Activity: All of the data, word for word and free of pictures, is the expected result.
** Opening Entries provided block **
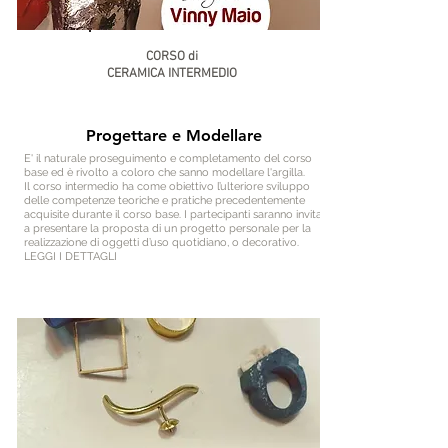
CORSO di
CERAMICA INTERMEDIO
Progettare e Modellare
E' il naturale proseguimento e completamento del corso
base ed è rivolto a coloro che sanno modellare l'argilla.
Il corso intermedio ha come obiettivo l’ulteriore sviluppo
delle competenze teoriche e pratiche precedentemente
acquisite durante il corso base. I partecipanti saranno invitati
a presentare la proposta di un progetto personale per la
realizzazione di oggetti d’uso quotidiano, o decorativo.
LEGGI I DETTAGLI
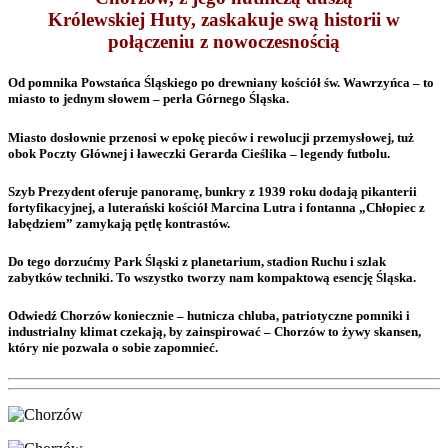
Królewskiej Huty, zaskakuje swą historii w
połączeniu z nowoczesnością
Od pomnika Powstańca Śląskiego po drewniany kościół św. Wawrzyńca – to
miasto to jednym słowem – perła Górnego Śląska.
Miasto dosłownie przenosi w epokę pieców i rewolucji przemysłowej, tuż
obok Poczty Głównej i ławeczki Gerarda Cieślika – legendy futbolu.
Szyb Prezydent oferuje panoramę, bunkry z 1939 roku dodają pikanterii
fortyfikacyjnej, a luterański kościół Marcina Lutra i fontanna „Chłopiec z
łabędziem” zamykają pętlę kontrastów.
Do tego dorzućmy Park Śląski z planetarium, stadion Ruchu i szlak
zabytków techniki. To wszystko tworzy nam kompaktową esencję Śląska.
Odwiedź Chorzów koniecznie – hutnicza chluba, patriotyczne pomniki i
industrialny klimat czekają, by zainspirować – Chorzów to żywy skansen,
który nie pozwala o sobie zapomnieć.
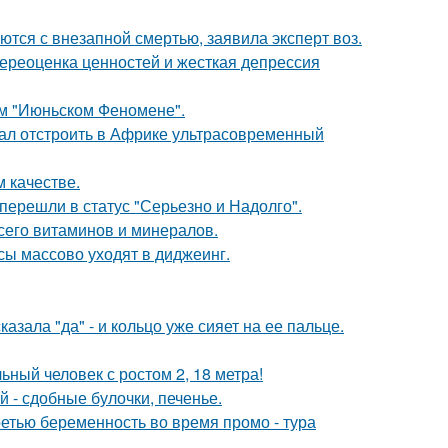
тся с внезапной смертью, заявила эксперт воз.
ереоценка ценностей и жесткая депрессия
ом "Июньском Феномене".
щал отстроить в Африке ультрасовременный
 качестве.
перешли в статус "Серьезно и Надолго".
сего витаминов и минералов.
сы массово уходят в диджеинг.
зала "да" - и кольцо уже сияет на ее пальце.
ный человек с ростом 2, 18 метра!
 - сдобные булочки, печенье.
ретью беременность во время промо - тура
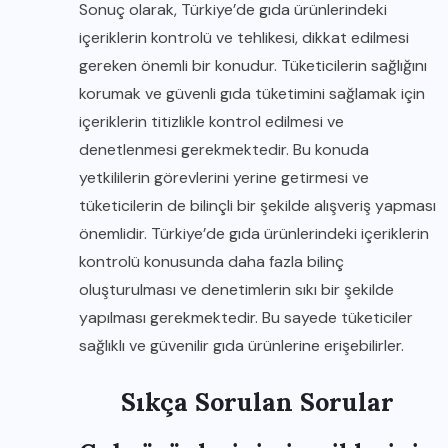
Sonuç olarak, Türkiye’de gıda ürünlerindeki
içeriklerin kontrolü ve tehlikesi, dikkat edilmesi
gereken önemli bir konudur. Tüketicilerin sağlığını
korumak ve güvenli gıda tüketimini sağlamak için
içeriklerin titizlikle kontrol edilmesi ve
denetlenmesi gerekmektedir. Bu konuda
yetkililerin görevlerini yerine getirmesi ve
tüketicilerin de bilinçli bir şekilde alışveriş yapması
önemlidir. Türkiye’de gıda ürünlerindeki içeriklerin
kontrolü konusunda daha fazla bilinç
oluşturulması ve denetimlerin sıkı bir şekilde
yapılması gerekmektedir. Bu sayede tüketiciler
sağlıklı ve güvenilir gıda ürünlerine erişebilirler.
Sıkça Sorulan Sorular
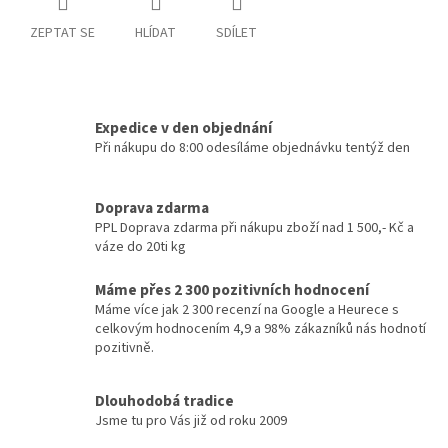
ZEPTAT SE
HLÍDAT
SDÍLET
Expedice v den objednání
Při nákupu do 8:00 odesíláme objednávku tentýž den
Doprava zdarma
PPL Doprava zdarma při nákupu zboží nad 1 500,- Kč a
váze do 20ti kg
Máme přes 2 300 pozitivních hodnocení
Máme více jak 2 300 recenzí na Google a Heurece s
celkovým hodnocením 4,9 a 98% zákazníků nás hodnotí
pozitivně.
Dlouhodobá tradice
Jsme tu pro Vás již od roku 2009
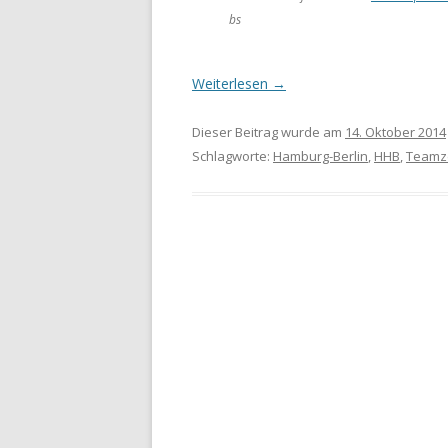
bs
Weiterlesen
→
Dieser Beitrag wurde am
14. Oktober 2014
Schlagworte:
Hamburg-Berlin
,
HHB
,
Teamze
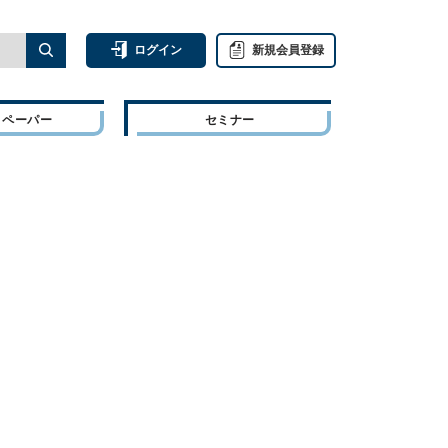
ログイン
新規会員登録
トペーパー
セミナー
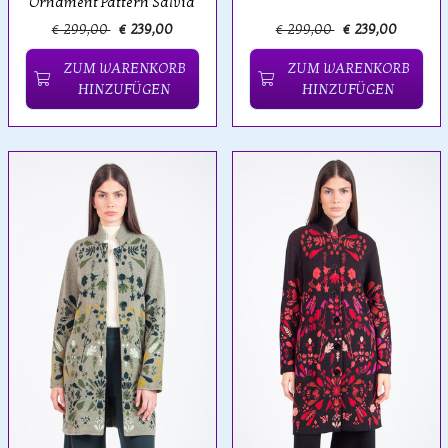
Ornament Pattern Salvia
€ 299,00
€ 239,00
€ 299,00
€ 239,00
ZUM WARENKORB
ZUM WARENKORB
HINZUFÜGEN
HINZUFÜGEN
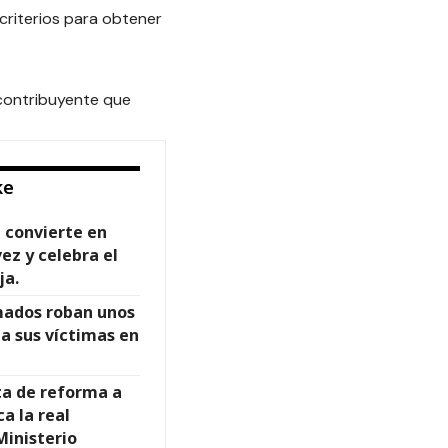
riterios para obtener
 contribuyente que
ke
 convierte en
ez y celebra el
ja.
mados roban unos
 a sus víctimas en
ta de reforma a
a la real
Ministerio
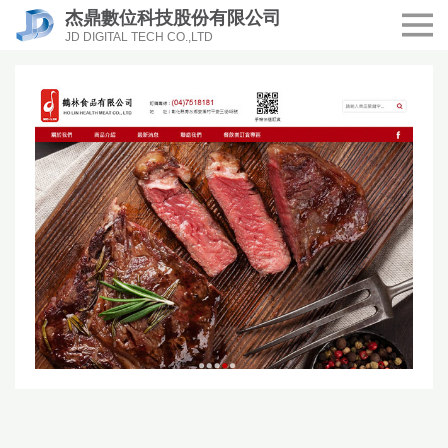
杰鼎數位科技股份有限公司
JD DIGITAL TECH CO.,LTD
** Closing Entries provided block **
Written answer:
CORSO di
CERAMICA INTERMEDIO
Progettare e Modellare
E' il naturale proseguimento e completamento del corso
base ed è rivolto a coloro che sanno modellare l'argilla.
Il corso intermedio ha come obiettivo l’ulteriore sviluppo
delle competenze teoriche e pratiche precedentemente
acquisite durante il corso base. I partecipanti saranno invitati
a presentare la proposta di un progetto personale per la
realizzazione di oggetti d’uso quotidiano, o decorativo.
LEGGI I DETTAGLI
Królewskiej Huty, zaskakuje swą historii w
połączeniu z nowoczesnością
Od pomnika Powstańca Śląskiego po drewniany kościół św. Wawrzyńca – to
miasto to jednym słowem – perła Górnego Śląska.
Miasto dosłownie przenosi w epokę pieców i rewolucji przemysłowej, tuż
obok Poczty Głównej i ławeczki Gerarda Cieślika – legendy futbolu.
Szyb Prezydent oferuje panoramę, bunkry z 1939 roku dodają pikanterii
fortyfikacyjnej, a luterański kościół Marcina Lutra i fontanna „Chłopiec z
łabędziem” zamykają pętlę kontrastów.
Do tego dorzućmy Park Śląski z planetarium, stadion Ruchu i szlak
zabytków techniki. To wszystko tworzy nam kompaktową esencję Śląska.
Odwiedź Chorzów koniecznie – hutnicza chluba, patriotyczne pomniki i
industrialny klimat czekają, by zainspirować – Chorzów to żywy skansen,
który nie pozwala o sobie zapomnieć.
тся с внезапной смертью, заявила эксперт воз.
ереоценка ценностей и жесткая депрессия
ом "Июньском Феномене".
щал отстроить в Африке ультрасовременный
 качестве.
перешли в статус "Серьезно и Надолго".
сего витаминов и минералов.
сы массово уходят в диджеинг.
зала "да" - и кольцо уже сияет на ее пальце.
ный человек с ростом 2, 18 метра!
 - сдобные булочки, печенье.
ретью беременность во время промо - тура
Sonuç olarak, Türkiye’de gıda ürünlerindeki
içeriklerin kontrolü ve tehlikesi, dikkat edilmesi
gereken önemli bir konudur. Tüketicilerin sağlığını
korumak ve güvenli gıda tüketimini sağlamak için
içeriklerin titizlikle kontrol edilmesi ve
denetlenmesi gerekmektedir. Bu konuda
yetkililerin görevlerini yerine getirmesi ve
tüketicilerin de bilinçli bir şekilde alışveriş yapması
önemlidir. Türkiye’de gıda ürünlerindeki içeriklerin
kontrolü konusunda daha fazla bilinç
oluşturulması ve denetimlerin sıkı bir şekilde
yapılması gerekmektedir. Bu sayede tüketiciler
sağlıklı ve güvenilir gıda ürünlerine erişebilirler.
Sıkça Sorulan Sorular
ZEPTAT SE
HLÍDAT
SDÍLET
Expedice v den objednání
Při nákupu do 8:00 odesíláme objednávku tentýž den
Doprava zdarma
PPL Doprava zdarma při nákupu zboží nad 1 500,- Kč a
váze do 20ti kg
Máme přes 2 300 pozitivních hodnocení
Máme více jak 2 300 recenzí na Google a Heurece s
celkovým hodnocením 4,9 a 98% zákazníků nás hodnotí
pozitivně.
Dlouhodobá tradice
Jsme tu pro Vás již od roku 2009
bs
Weiterlesen
→
Dieser Beitrag wurde am
14. Oktober 2014
Schlagworte:
Hamburg-Berlin
,
HHB
,
Teamze
ログイン
新規会員登録
トペーパー
セミナー
Ornament Pattern Salvia
€ 299,00
€ 239,00
€ 299,00
€ 239,00
ZUM WARENKORB
ZUM WARENKORB
HINZUFÜGEN
HINZUFÜGEN
riterios para obtener
 contribuyente que
ke
 convierte en
ez y celebra el
ja.
mados roban unos
 a sus víctimas en
ta de reforma a
a la real
Ministerio
杰鼎數位科技股份有限公司
JD DIGITAL TECH CO.,LTD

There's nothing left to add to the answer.